Еще не хватало ему оправдываться перед ней в своем кабинете! Это уж чересчур.
— Слушай, — взял строгий тон директор, — а тебе не кажется, что ты не тем занимаешься в рабочее время?
— Я хочу есть, — вызывающе, картинно подбоченясь, сказала Татьяна.
— Для перекусов внизу сеть буфет и он, кстати, открыт на все время репетиций. — Бабаевский засовал назад вытащенные сожительницей служебные бумаги.
— А я хочу шоколада, — капризно заладила Заремба.
— Я тебе не шоколадная фабрика, а, между прочим, директор этого театра. И вообще, назначенный мной перерыв окончен… так что давай, — он нервически махнул рукой в сторону двери, — на репетицию.
— А я говорю, что я здесь вчера оставила свою шоколадку и хочу ее взять. — Татьяна начала резко дергать ручку замкнутого ящика.
Бабаевский схватил ее за руку. Завязалась борьба.
— Ну нету здесь твоего шоколада! — в отчаянии воскликнул он. — Нету, слышишь? Я, я его съел!
— Неправда! — упорно боролась с ним у стола любовница. — Ты не любишь сладкого.
И неизвестно, чем бы это окончилось, если бы не послышался благозвучный звонок директорского телефона.
— Слушаю, Бабаевский, — взял трубку запыхавшийся Аркадий Григорьевич. Вдруг его лицо обрело угодливо-ответственное выражение, вся фигура вытянулась струной, а дыхание само собой нормализовалось. — Так. Так, Матвей Лукич. Сделаем. Так. Примем во внимание. Ага. Записываю: одиннадцатого в 15.00.
Он повернулся к Татьяне, которая, воспользовавшись телефонным звонком, опять пыталась проникнуть в тайну верхнего ящика. Директор, не перестававший раболепно поддакивать министру культуры (это звонил он), дернул Зарембу за плечо и своим перекошенным лицом, страшно выпученными глазами, а также взмахами рук стал упрашивать ее покинуть кабинет и не мешать разговору с начальством.
Заремба, в общем-то отличавшаяся сообразительностью, поняла, что шутки кончились, и прошелестела к двери.
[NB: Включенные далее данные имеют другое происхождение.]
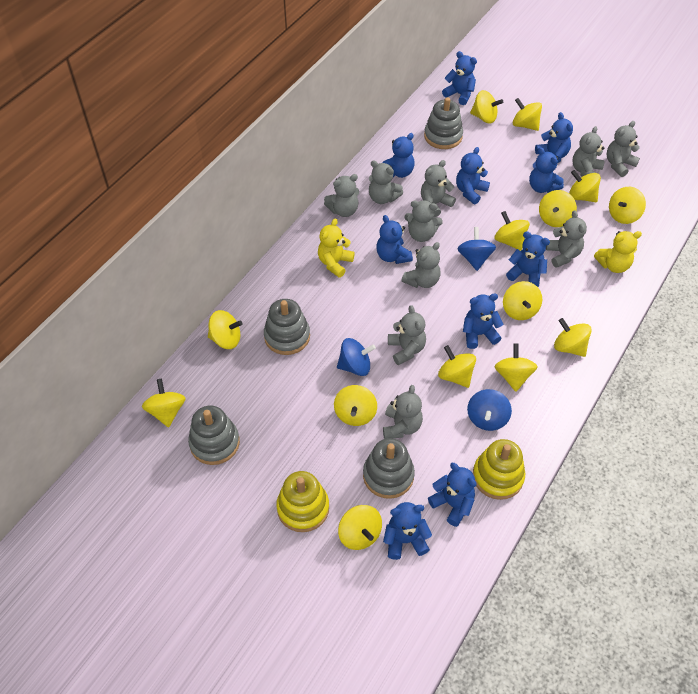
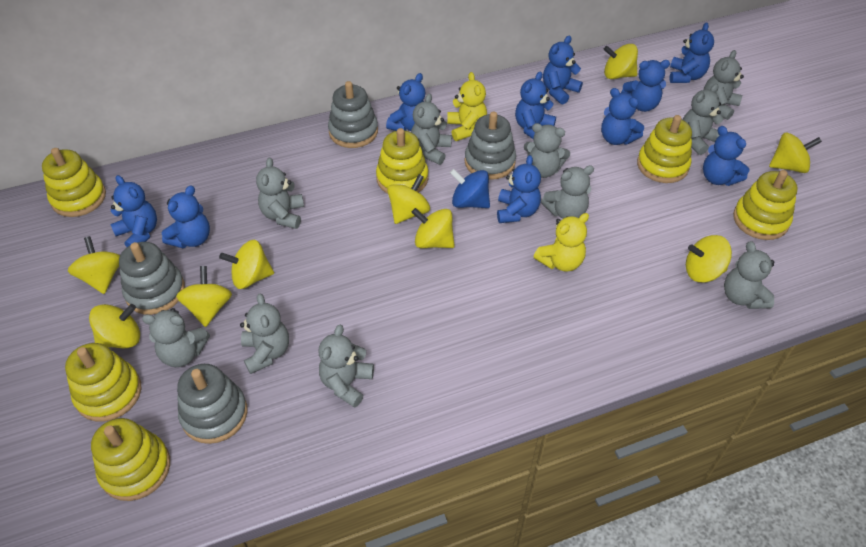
blue spinning top: [337,338,376,376] [457,227,496,271] [467,389,512,431] = 3 -> [450,169,490,208] = 1
yellow spinning top: [142,379,186,428] [208,310,243,349] [334,385,377,426] [338,505,382,550] [438,345,476,388] [470,90,503,124] [494,211,530,251] [494,344,538,392] [503,281,542,320] [513,98,542,131] [539,190,577,227] [554,318,592,357] [569,170,601,202] [609,187,646,224] = 14 -> [68,236,120,294] [89,304,140,348] [176,266,232,327] [219,240,274,289] [387,174,430,224] [412,208,455,248] [604,44,638,79] [686,235,732,283] [769,133,822,173] = 9
yellow stacking toy: [276,471,329,532] [473,439,525,500] = 2 -> [42,148,106,217] [65,343,141,422] [91,418,170,501] [376,128,428,194] [637,115,692,183] [733,170,798,240] = 6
На выходе она обернулась к сожителю и скроила саркастическую гримасу. На что директор погрозил ей кулаком свободной от трубки руки. По завершении телефонного разговора Аркадий Бабаевский запер входную дверь, метнулся к столу и суетливо достал из него пресловутую синюю пачку. Затем отомкнул служебный сейф и положил таблетки туда. Секунду поколебавшись, он протянул руку к бутылке коньяка, стоявшую там же, и до краев налил себе небольшую рюмку. Доктор советовал снимать таким образом стрессы, что являются первопричиной всех болезней и функциональных расстройств.